Um estudo publicado na revista Acta Amazonica identificou a presença do parasita Echinococcus vogeli em pacas (Cuniculus paca) abatidas e consumidas por comunidades tradicionais da Amazônia Ocidental. O agente é responsável pela equinococose policística humana, zoonose considerada emergente na região.

A pesquisa foi desenvolvida entre 2022 e 2023 nos municípios de Sena Madureira e Rio Branco, no Acre, sob coordenação do professor Francisco Glauco de Araújo Santos, do Centro de Ciências Biológicas e da Natureza (CCBN), integrando a dissertação de mestrado de Liliane de Souza Anadão, do Programa de Pós-Graduação em Sanidade e Produção Animal Sustentável na Amazônia (PPGSPASA).

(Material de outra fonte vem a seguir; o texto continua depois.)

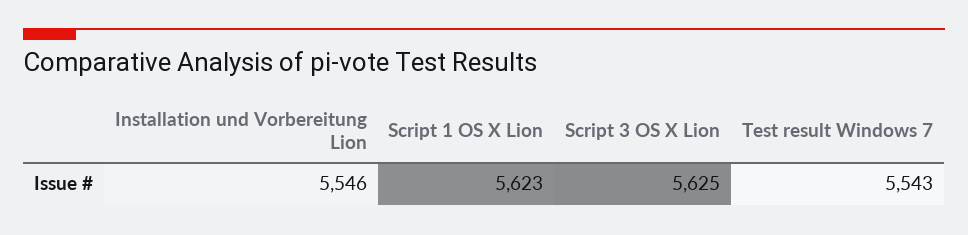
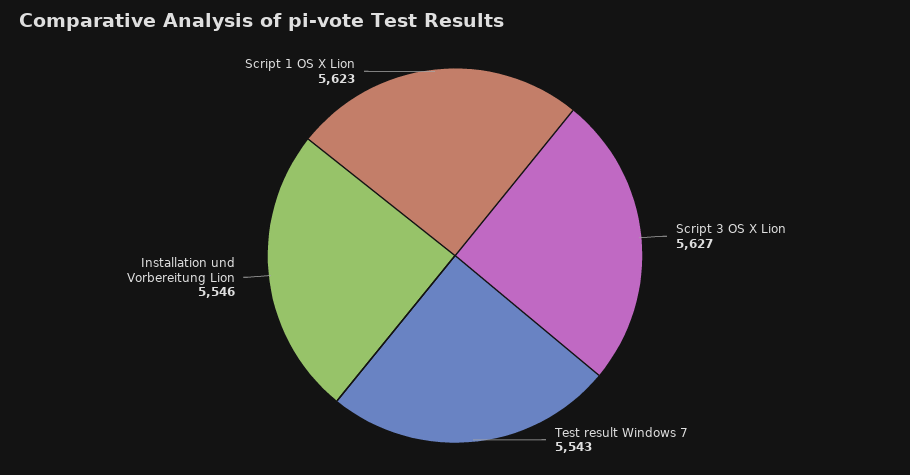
  {
    "Installation und Vorbereitung Lion": 5546,
    "Script 1 OS X Lion": 5623,
-   "Script 3 OS X Lion": 5625,
+   "Script 3 OS X Lion": 5627,
    "Test result Windows 7": 5543
  }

O estudo entrevistou 78 famílias e analisou 23 fígados de pacas abatidas para consumo. Em 48% das amostras foram identificados cistos hidáticos causados pelo parasita. A pesquisa também apontou que a maioria dos cães das comunidades participa das caçadas e consome vísceras cruas dos animais.

Segundo os pesquisadores, o principal risco de transmissão ocorre quando cães infectados eliminam ovos do parasita no ambiente, contaminando solo, água e alimentos.

“O principal risco está associado ao descarte inadequado das vísceras e ao contato com ambientes contaminados pelas fezes de cães infectados”, destacou o professor Francisco Glauco.

O estudo reforça a necessidade de ações de vigilância e educação em saúde nas comunidades rurais, principalmente relacionadas ao manejo de cães e ao descarte adequado das vísceras dos animais abatidos.

Para o pesquisador Leandro Siqueira, doutor em Medicina Tropical pela Fiocruz e coautor do estudo, a pesquisa amplia o conhecimento sobre a transmissão da doença na Amazônia e pode contribuir para futuras ações de prevenção e diagnóstico na região.